Data records Start Marker

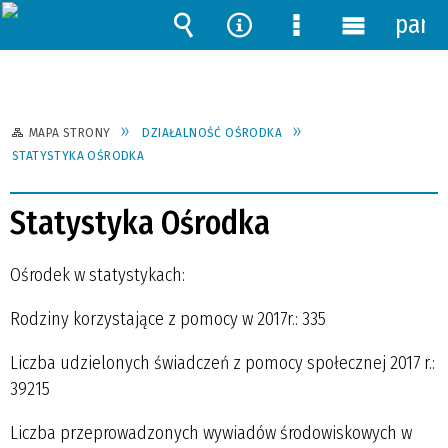
pane
Wyszukiwarka
Narzędzia
Menu
Menu
szczegółowe
główne
MAPA STRONY
DZIAŁALNOŚĆ OŚRODKA
STATYSTYKA OŚRODKA
Statystyka Ośrodka
Ośrodek w statystykach:
Rodziny korzystające z pomocy w 2017r.: 335
Liczba udzielonych świadczeń z pomocy społecznej 2017 r.:
39215
Liczba przeprowadzonych wywiadów środowiskowych w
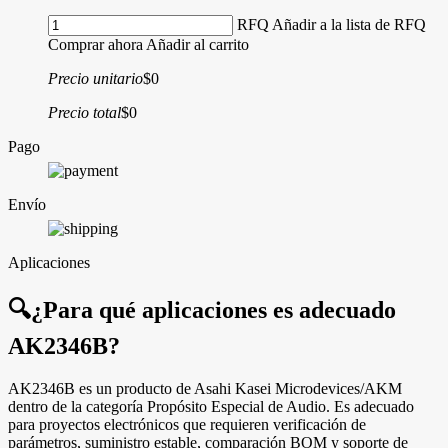
RFQ
Añadir a la lista de RFQ
Comprar ahora
Añadir al carrito
Precio unitario
$0
Precio total
$0
Pago
Envío
Aplicaciones
🔍
¿Para qué aplicaciones es adecuado
AK2346B?
AK2346B es un producto de Asahi Kasei Microdevices/AKM
dentro de la categoría Propósito Especial de Audio. Es adecuado
para proyectos electrónicos que requieren verificación de
parámetros, suministro estable, comparación BOM y soporte de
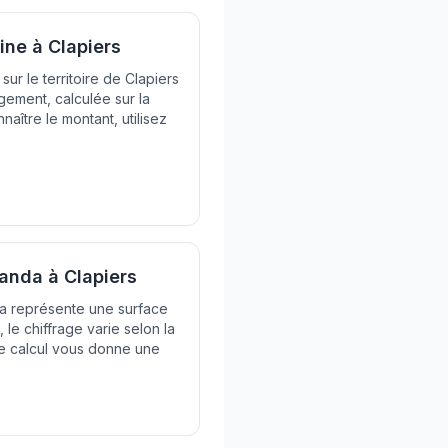
ine à Clapiers
sur le territoire de Clapiers
gement, calculée sur la
naître le montant, utilisez
anda à Clapiers
da représente une surface
le chiffrage varie selon la
de calcul vous donne une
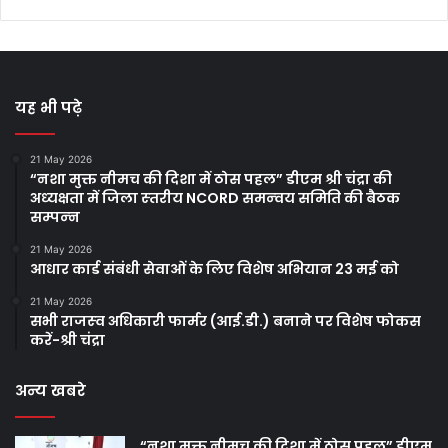
यह भी पढ़े
21 May 2026
“नशा मुक्त नीमच की दिशा में ठोस पहल” डीएम श्री चंद्रा की
अध्‍यक्षता में जिला स्‍तरीय NCORD समन्‍वय समिति की बैठक
सम्‍पन्‍न
21 May 2026
आधार कार्ड संबंधी सेवाओं के लिए विशेष अभियान 23 मई को
21 May 2026
सभी राजस्‍व अधिकारी फार्मर (आई.डी.) बनाने पर विशेष फोकस
करें-श्री चंद्रा
अन्य खबरे
“नशा मुक्त नीमच की दिशा में ठोस पहल” डीएम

Data records End Marker

**Work request**. Output every line of the material unchanged, from its start down to the line containing "Liczba przeprowadzonych wywiadów", including that line. Leave the pictures out of your answer.

**Solution for this exercise**.
pane
Wyszukiwarka
Narzędzia
Menu
Menu
szczegółowe
główne
MAPA STRONY
DZIAŁALNOŚĆ OŚRODKA
STATYSTYKA OŚRODKA
Statystyka Ośrodka
Ośrodek w statystykach:
Rodziny korzystające z pomocy w 2017r.: 335
Liczba udzielonych świadczeń z pomocy społecznej 2017 r.:
39215
Liczba przeprowadzonych wywiadów środowiskowych w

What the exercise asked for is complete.